Sunday 14 February 2010

"How would we have done that in Cobol?"

Years ago I used to earn my living as a Cobol programmer. At one stage I even met Grace Hopper. Things have moved on a long way since then, but the lessons that I learned in the early days have sometimes kept me grounded in an industry that (shall we say) has a bias towards optimism.

Rob Bryden has said that "with any moral dilemma I always ask myself, what would Rod Stewart do?". Well, when I'm trying to understand some new piece of software I can't help wondering "how would we have done that in Cobol?". In the past it wasn't such a bad place to start, but there are things going on now that go well beyond the point where my simple test breaks down. I'm not sure that knowledge of Cobol would help a lot with understanding how they do this stuff, and I doubt if Rod Stewart is going to be much help either. But on the other hand, how well would this clever stuff handle a general ledger?



(thanks to Mapperz, and others for the link)

2 comments:

Chris Hill said...

I don't miss the long-winded code that was a Cobol program. I do, however, still use the design and testing principals that I learnt at the same time as I learnt Cobol. Who would miss editing code by creating punched cards, only one compile for each program per night and one test run per night for each program, but all this meant designs were on paper first - changing a real program was a long process.

I started reading and writing files on tape drives. Later we used Cobol to create screen-based systems, use indexed files and databases and even a crude GUI on a PC (which was plain stupid).

I have written code in about 20 languages over the years, most have earned me a crust at some time in my career. I don't hanker for Cobol, just for the sensible design and testing processes that went with that era.

gom1 said...

A blast from the past there. We too used to design and specify on paper, then write onto coding pads.
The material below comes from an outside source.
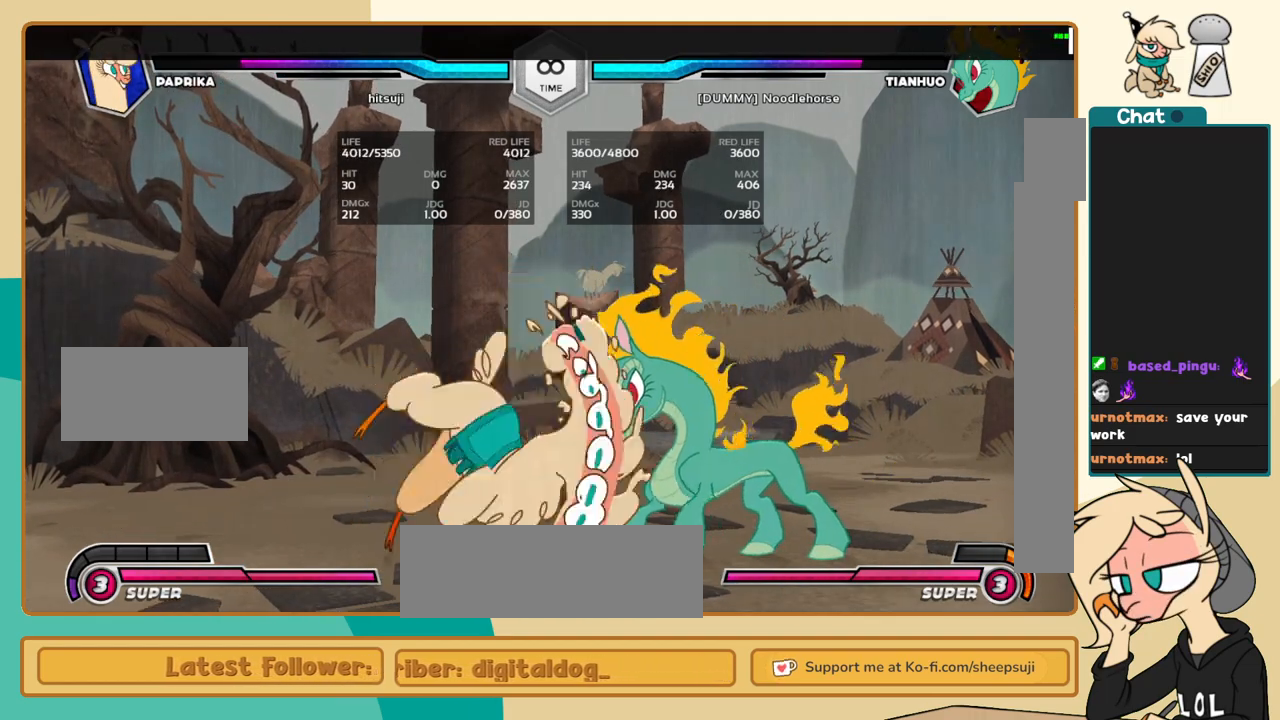
{"keys": ["j", "k"], "events": [[33, "a", "up"], [33, "l", "up"], [83, "j", "down"], [183, "k", "down"]]}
They were sent off to the punch room (which was staffed by dozens of terrifying young women), and arrived back a couple of days later on 80 column cards.

Once we had loaded them onto the system we could edit our work on teletypes, and turn a compile / test round in about an hour or so. That would be in the mid-seventies. It was still a cumbersome process.

For the first couple of years it was all batch processing on tapes, (or at least sequential disk files), but we too moved onto indexed files then proper databases (Codasyl) and online systems.

I can't match your 20 languages, but adding mine up, at different times I've had a working knowledge of Algol, Fortran, Cobol, Assembler, Basic, APL, Awk, Perl, C, C++, PHP, and Prolog. I tried to master Lisp but never got very far.

If I can count HTML, SQL, and my struggles with Javascript the number goes up a bit. I might be missing a few, but I can't bring them to mind.

Cobol and assembler are the only ones that I can really claim to have used professionally. The others are a mix of playing and hacking stuff that is useful for work, but not really what I am paid to do.

I don't hanker after Cobol either , but it was a good living at the time, and somewhere I still have the "nanosecond" that Grace Hopper gave me (a piece of wire about six inches long, that as I recall is supposed to be the distance electrons travel in a nanosecond).